Children may be cruel in how they taunt other youngsters deemed ugly, but what about adults? Compensating individuals who, in some cases, might not have made strenous enough attempts at dieting is certain to excite resentment among those who foot the bill. Moreover, the absolute certainty about particularly ugly individuals can also harden psyches badly bruised already by the term when applied to themselves.
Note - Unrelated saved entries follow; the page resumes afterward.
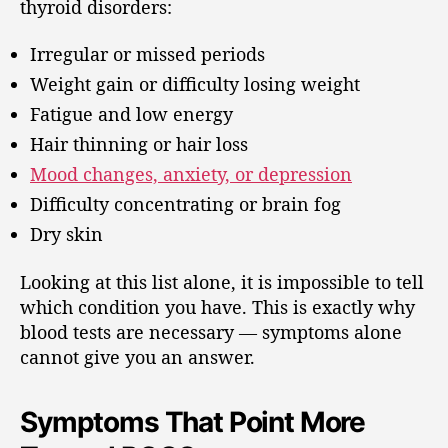
thyroid disorders:
Irregular or missed periods
Weight gain or difficulty losing weight
Fatigue and low energy
Hair thinning or hair loss
Mood changes, anxiety, or depression
Difficulty concentrating or brain fog
Dry skin
Looking at this list alone, it is impossible to tell
which condition you have. This is exactly why
blood tests are necessary — symptoms alone
cannot give you an answer.
Symptoms That Point More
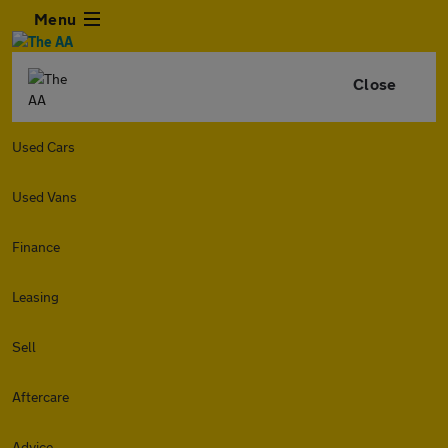
Menu
Close
Used Cars
Used Vans
Finance
Leasing
Sell
Aftercare
Advice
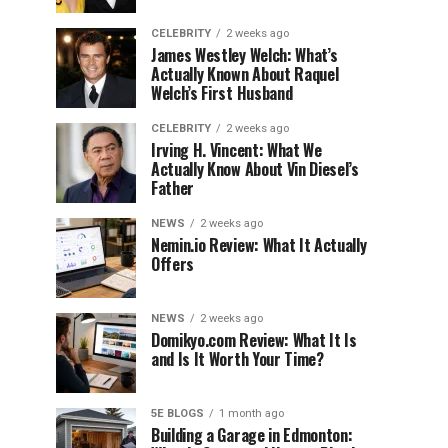
CELEBRITY
2 weeks ago
James Westley Welch: What’s
Actually Known About Raquel
Welch’s First Husband
CELEBRITY
2 weeks ago
Irving H. Vincent: What We
Actually Know About Vin Diesel’s
Father
NEWS
2 weeks ago
Nemin.io Review: What It Actually
Offers
NEWS
2 weeks ago
Domikyo.com Review: What It Is
and Is It Worth Your Time?
5E BLOGS
1 month ago
Building a Garage in Edmonton:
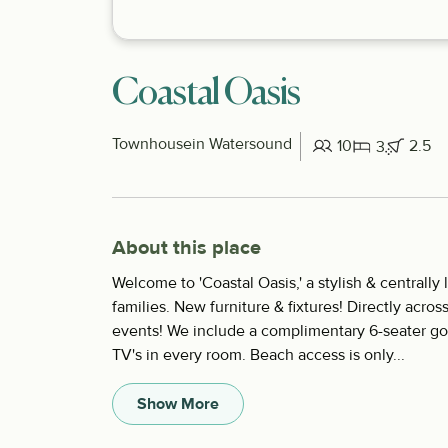
Coastal Oasis
Townhouse
in Watersound
10
2.5
3
About this place
Welcome to 'Coastal Oasis,' a stylish & centrall
families. New furniture & fixtures! Directly acros
events! We include a complimentary 6-seater gol
TV's in every room. Beach access is only...
Show More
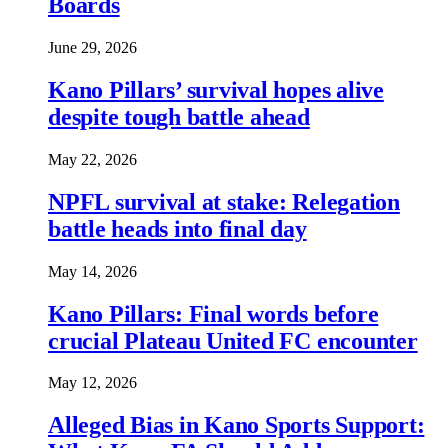
Boards
June 29, 2026
Kano Pillars’ survival hopes alive
despite tough battle ahead
May 22, 2026
NPFL survival at stake: Relegation
battle heads into final day
May 14, 2026
Kano Pillars: Final words before
crucial Plateau United FC encounter
May 12, 2026
Alleged Bias in Kano Sports Support:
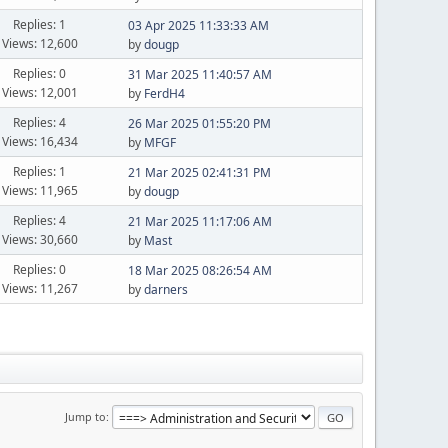
Replies: 1
03 Apr 2025 11:33:33 AM
Views: 12,600
by
dougp
Replies: 0
31 Mar 2025 11:40:57 AM
Views: 12,001
by
FerdH4
Replies: 4
26 Mar 2025 01:55:20 PM
Views: 16,434
by
MFGF
Replies: 1
21 Mar 2025 02:41:31 PM
Views: 11,965
by
dougp
Replies: 4
21 Mar 2025 11:17:06 AM
Views: 30,660
by
Mast
Replies: 0
18 Mar 2025 08:26:54 AM
Views: 11,267
by
darners
Jump to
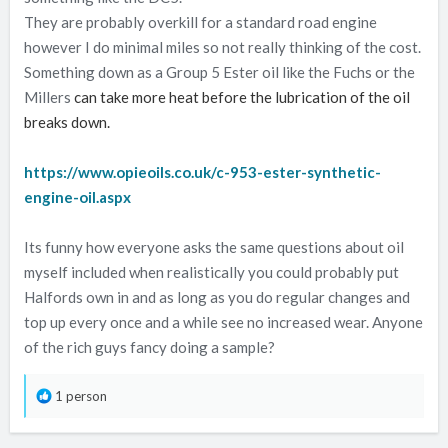
They are probably overkill for a standard road engine
however I do minimal miles so not really thinking of the cost.
Something down as a Group 5 Ester oil like the Fuchs or the
Millers
can take more heat before the lubrication of the oil
breaks down.
https://www.opieoils.co.uk/c-953-ester-synthetic-
engine-oil.aspx
Its funny how everyone asks the same questions about oil
myself included when realistically you could probably put
Halfords own in and as long as you do regular changes and
top up every once and a while see no increased wear. Anyone
of the rich guys fancy doing a sample?
R
1 person
e
a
That cruelty lies at least partly behind my choice for a picture here. Should I have picked the professor (who, let it be said, is so confident in his own looks that he includes lots of pictures of himself on his Web site)? Not really, because some readers, given the variety in how people judge appearances, might not have judged him the handsomest of men, and that wouldn’t be kind to him, would it?
Should I have picked an obese or otherwise homely celebrity for the image? Heaven forbid. While some readers might have derived some sadistic enjoyment from that spectacle, it would be more than a little ungallant to post something like this.
And so, I selected this still from the 1989 Tom Hanks film, Turner and Hooch. I once read that eight--count ‘em, eight--different writers worked on its screenplay. What a waste of time, since everyone involved bowed to the inevitable fact that all the really heavy dramatic (and comic!) lifting in the movie was performed by its canine star, who couldn't say an intelligible human line.
As you may remember--or, perhaps, this photo will remind you--this furry “star” was no Brad Pitt when it came to looks. In fact, in the oppressive massiveness of his unpleasant mug, he was more like Charles Laughton.
This image--or something close to it, I suggest--gives a pretty visceral sense of what young boys for years have meant when they refer to less-naturally-advantaged (or, as Professor Hamermesh calls them, “looks-challenged”) members of the opposite sex as “dogs.” The term is boundlessly mean, and I'm afraid that the professor's WPA for the legal profession will do nothing to make its recipients feel better about its sting.
There is another reason why some might resent Professor Hamermesh’s proposal: Discrimination on account of race, ethnicity and sexual orientation was based not simply on social custom but law. Such a superstructure made it virtually impossible for victims to emerge from its restrictions.
By contrast, look around and you’ll see an ugly person triumphant. Perhaps she turned into a swan upon hitting adulthood (believe it or not, without even the plastic surgery the professor believes so necessary for beauty among those not born with it). Perhaps an ugly man became so filthy rich he could not only take over companies but also accumulate trophy wives.
Or perhaps the person entered politics--a profession that, in the famous formulation of former Bill Clinton handler James Carville, is “show business for ugly people.” If you doubt what that can do for you, think of Henry Kissinger, a student so devoid of looks that hardly anyone wanted to sit next to him in the cafeteria at Harvard.
Fast forward two decades, when Herr Doctor, now a senior adviser to President Nixon, squired around the likes of Candice Bergen, Gina Lollobrigida, Samantha Eggar, Marlo Thomas, Persis Khambatta, and even a “Bond girl,” Jill St. John.
No wonder Dr. K felt that power was “the ultimate aphrodisiac.”